• **WHAT THIS TASK INVOLVES**
Match the string "wrist" against each line below, and copy every line that matches.

--

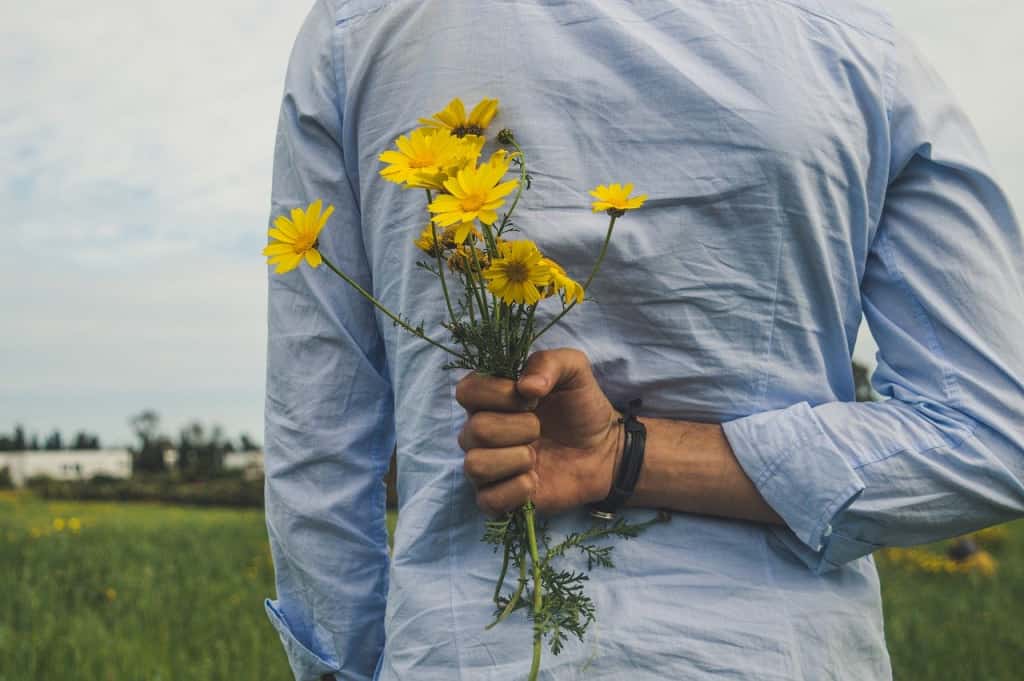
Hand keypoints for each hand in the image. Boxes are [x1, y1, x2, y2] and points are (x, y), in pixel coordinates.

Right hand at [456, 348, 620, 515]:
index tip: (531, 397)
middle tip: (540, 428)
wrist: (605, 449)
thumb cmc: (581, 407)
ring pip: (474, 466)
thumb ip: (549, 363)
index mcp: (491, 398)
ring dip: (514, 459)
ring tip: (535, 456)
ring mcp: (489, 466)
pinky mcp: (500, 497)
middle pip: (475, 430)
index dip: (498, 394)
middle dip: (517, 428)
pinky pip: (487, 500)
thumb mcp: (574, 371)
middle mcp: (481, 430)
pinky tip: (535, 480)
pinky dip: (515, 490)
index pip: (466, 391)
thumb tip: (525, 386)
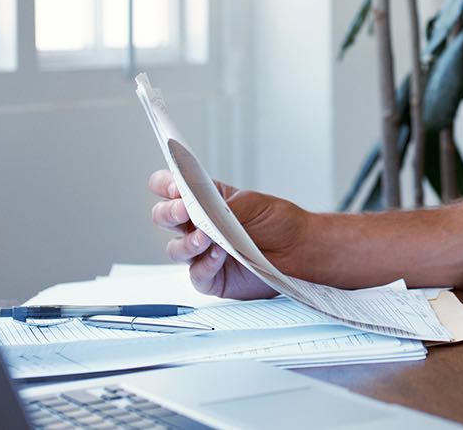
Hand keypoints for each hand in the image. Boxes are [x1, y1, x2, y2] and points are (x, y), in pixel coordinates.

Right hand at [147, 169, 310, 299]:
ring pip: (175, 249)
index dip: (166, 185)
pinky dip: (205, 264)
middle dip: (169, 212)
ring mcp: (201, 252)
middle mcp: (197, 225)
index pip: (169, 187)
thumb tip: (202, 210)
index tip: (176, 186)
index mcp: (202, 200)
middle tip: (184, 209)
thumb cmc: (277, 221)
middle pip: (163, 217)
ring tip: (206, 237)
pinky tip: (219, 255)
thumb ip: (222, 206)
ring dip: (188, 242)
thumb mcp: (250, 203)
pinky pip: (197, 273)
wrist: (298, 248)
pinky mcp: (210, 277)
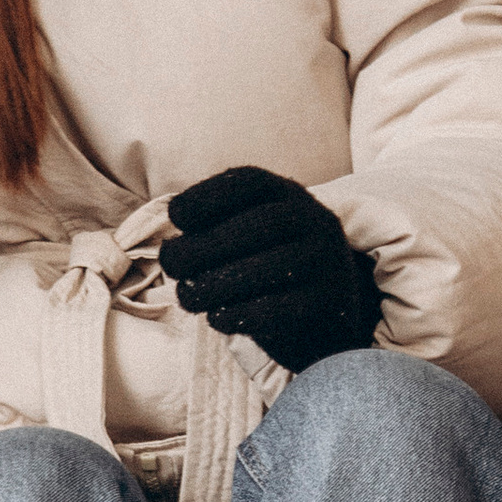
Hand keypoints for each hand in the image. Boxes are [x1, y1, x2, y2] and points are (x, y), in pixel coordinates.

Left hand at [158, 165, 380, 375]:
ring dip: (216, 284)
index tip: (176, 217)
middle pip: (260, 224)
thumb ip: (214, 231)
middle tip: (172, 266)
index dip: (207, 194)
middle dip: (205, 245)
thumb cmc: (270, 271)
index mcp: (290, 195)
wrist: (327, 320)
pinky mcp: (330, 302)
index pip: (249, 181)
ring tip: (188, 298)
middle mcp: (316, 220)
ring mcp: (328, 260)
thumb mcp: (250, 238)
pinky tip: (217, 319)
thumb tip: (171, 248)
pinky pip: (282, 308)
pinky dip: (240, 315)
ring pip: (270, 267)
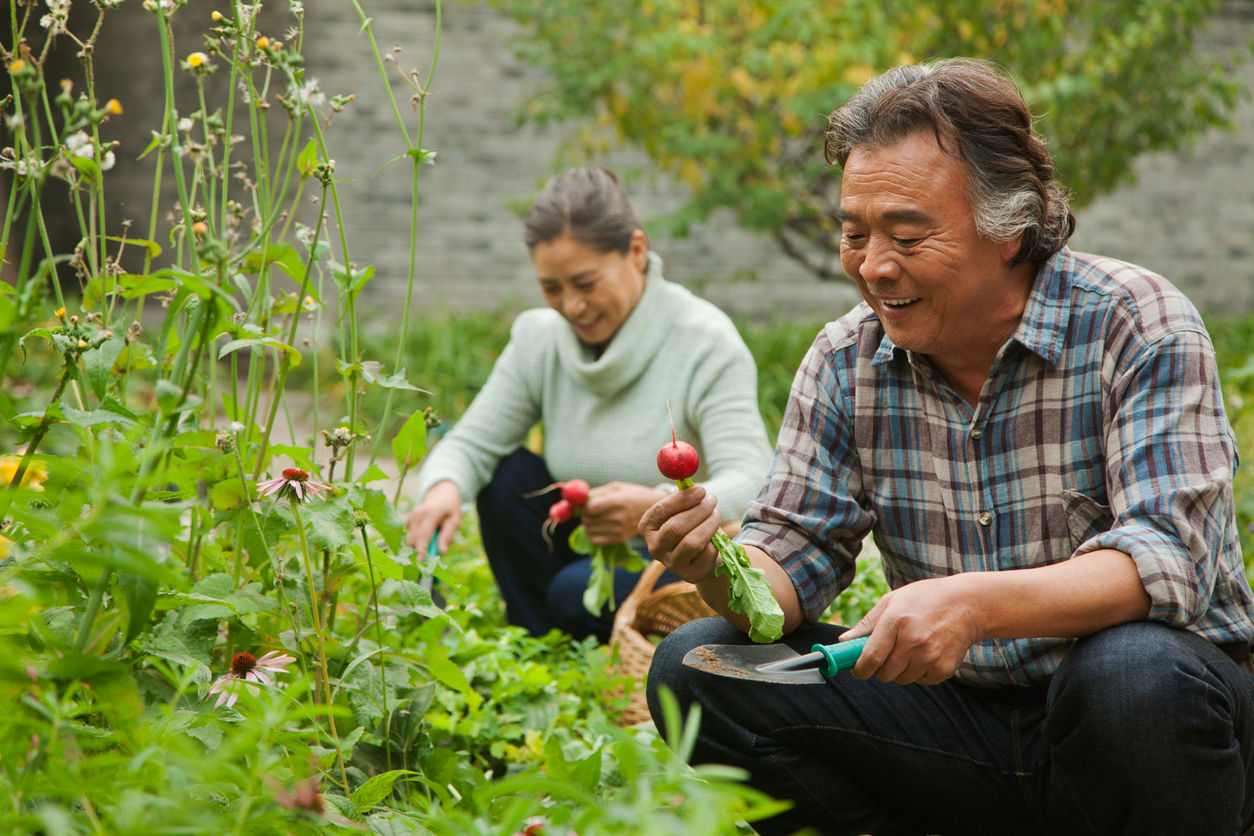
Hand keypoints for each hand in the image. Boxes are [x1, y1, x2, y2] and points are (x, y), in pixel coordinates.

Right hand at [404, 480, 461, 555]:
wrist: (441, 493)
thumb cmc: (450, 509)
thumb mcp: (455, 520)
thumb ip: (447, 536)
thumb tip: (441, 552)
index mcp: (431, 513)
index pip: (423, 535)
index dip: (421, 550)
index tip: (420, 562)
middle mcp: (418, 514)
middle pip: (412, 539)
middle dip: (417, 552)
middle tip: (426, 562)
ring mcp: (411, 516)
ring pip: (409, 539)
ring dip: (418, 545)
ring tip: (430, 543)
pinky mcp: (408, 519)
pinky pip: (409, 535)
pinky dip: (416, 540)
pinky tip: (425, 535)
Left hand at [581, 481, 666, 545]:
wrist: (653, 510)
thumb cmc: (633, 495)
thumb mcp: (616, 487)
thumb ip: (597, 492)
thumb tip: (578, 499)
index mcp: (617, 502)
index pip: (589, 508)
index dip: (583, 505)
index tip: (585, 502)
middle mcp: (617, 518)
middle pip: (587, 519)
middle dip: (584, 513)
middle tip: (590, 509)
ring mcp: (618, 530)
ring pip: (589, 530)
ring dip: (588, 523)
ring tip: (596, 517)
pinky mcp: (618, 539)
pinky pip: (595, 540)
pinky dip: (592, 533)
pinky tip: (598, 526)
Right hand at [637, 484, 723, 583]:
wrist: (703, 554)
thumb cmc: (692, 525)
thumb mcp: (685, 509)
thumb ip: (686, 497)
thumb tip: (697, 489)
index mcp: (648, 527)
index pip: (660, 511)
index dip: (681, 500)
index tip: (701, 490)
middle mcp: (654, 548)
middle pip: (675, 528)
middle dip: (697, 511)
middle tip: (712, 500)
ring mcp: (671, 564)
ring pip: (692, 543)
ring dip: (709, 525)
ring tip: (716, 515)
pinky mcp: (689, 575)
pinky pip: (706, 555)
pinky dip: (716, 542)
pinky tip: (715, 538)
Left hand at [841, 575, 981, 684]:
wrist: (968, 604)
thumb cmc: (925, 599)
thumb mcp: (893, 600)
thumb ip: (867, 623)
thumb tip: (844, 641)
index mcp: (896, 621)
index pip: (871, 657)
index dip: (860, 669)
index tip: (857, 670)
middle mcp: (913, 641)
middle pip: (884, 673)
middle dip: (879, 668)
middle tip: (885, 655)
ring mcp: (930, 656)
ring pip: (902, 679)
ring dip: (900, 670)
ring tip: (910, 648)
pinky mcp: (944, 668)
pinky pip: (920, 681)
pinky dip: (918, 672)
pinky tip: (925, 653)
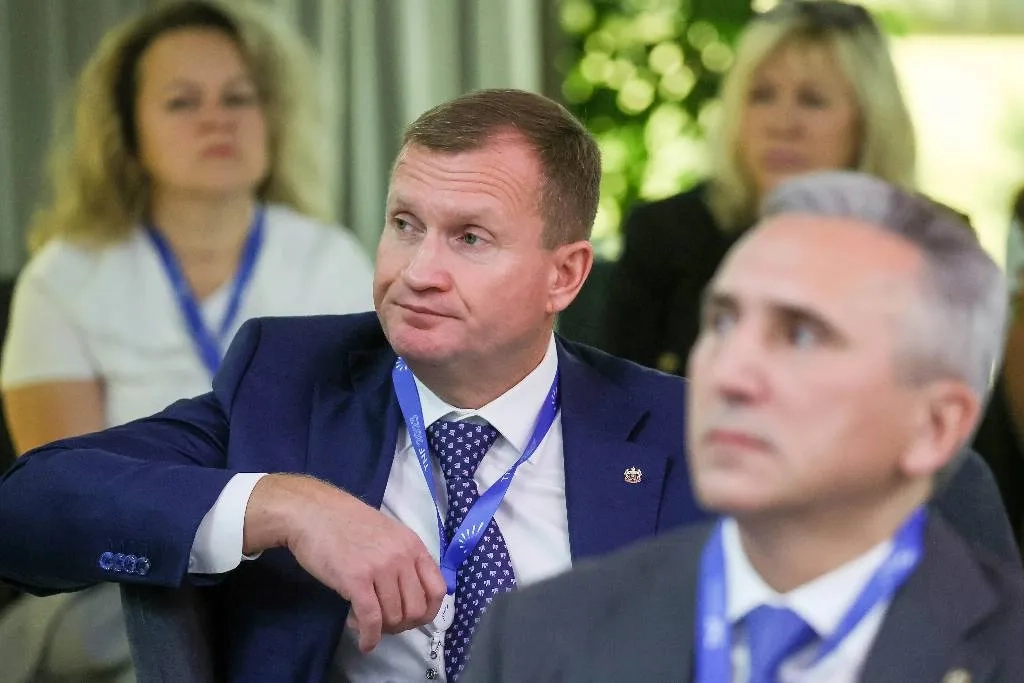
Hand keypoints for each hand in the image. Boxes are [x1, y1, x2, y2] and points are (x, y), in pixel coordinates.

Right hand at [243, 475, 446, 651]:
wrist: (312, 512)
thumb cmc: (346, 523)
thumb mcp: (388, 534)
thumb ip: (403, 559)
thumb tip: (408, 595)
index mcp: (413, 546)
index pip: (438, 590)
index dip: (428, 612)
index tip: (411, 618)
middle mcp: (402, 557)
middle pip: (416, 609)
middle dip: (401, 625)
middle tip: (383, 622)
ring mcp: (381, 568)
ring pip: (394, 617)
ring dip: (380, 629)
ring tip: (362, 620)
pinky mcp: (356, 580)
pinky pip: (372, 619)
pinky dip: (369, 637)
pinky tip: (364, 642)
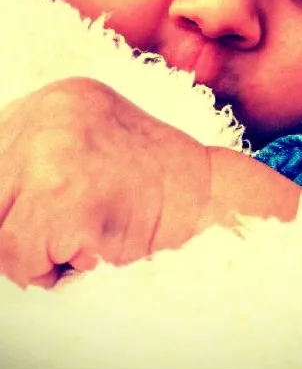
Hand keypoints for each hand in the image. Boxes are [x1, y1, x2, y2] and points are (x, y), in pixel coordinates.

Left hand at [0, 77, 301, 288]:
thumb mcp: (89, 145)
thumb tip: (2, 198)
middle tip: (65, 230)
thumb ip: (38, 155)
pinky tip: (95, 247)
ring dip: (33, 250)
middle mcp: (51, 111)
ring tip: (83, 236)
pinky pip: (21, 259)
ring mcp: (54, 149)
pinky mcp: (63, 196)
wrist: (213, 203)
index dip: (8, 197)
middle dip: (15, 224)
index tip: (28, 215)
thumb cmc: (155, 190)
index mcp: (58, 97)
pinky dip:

--

• **RESPONSE BELOW**
wrist: (605, 449)
wrist: (298, 248)
wrist: (327, 320)
wrist: (441, 493)
wrist: (653, 510)
wrist: (703, 554)
wrist: (968, 604)
wrist: (312, 512)
wrist: (213, 203)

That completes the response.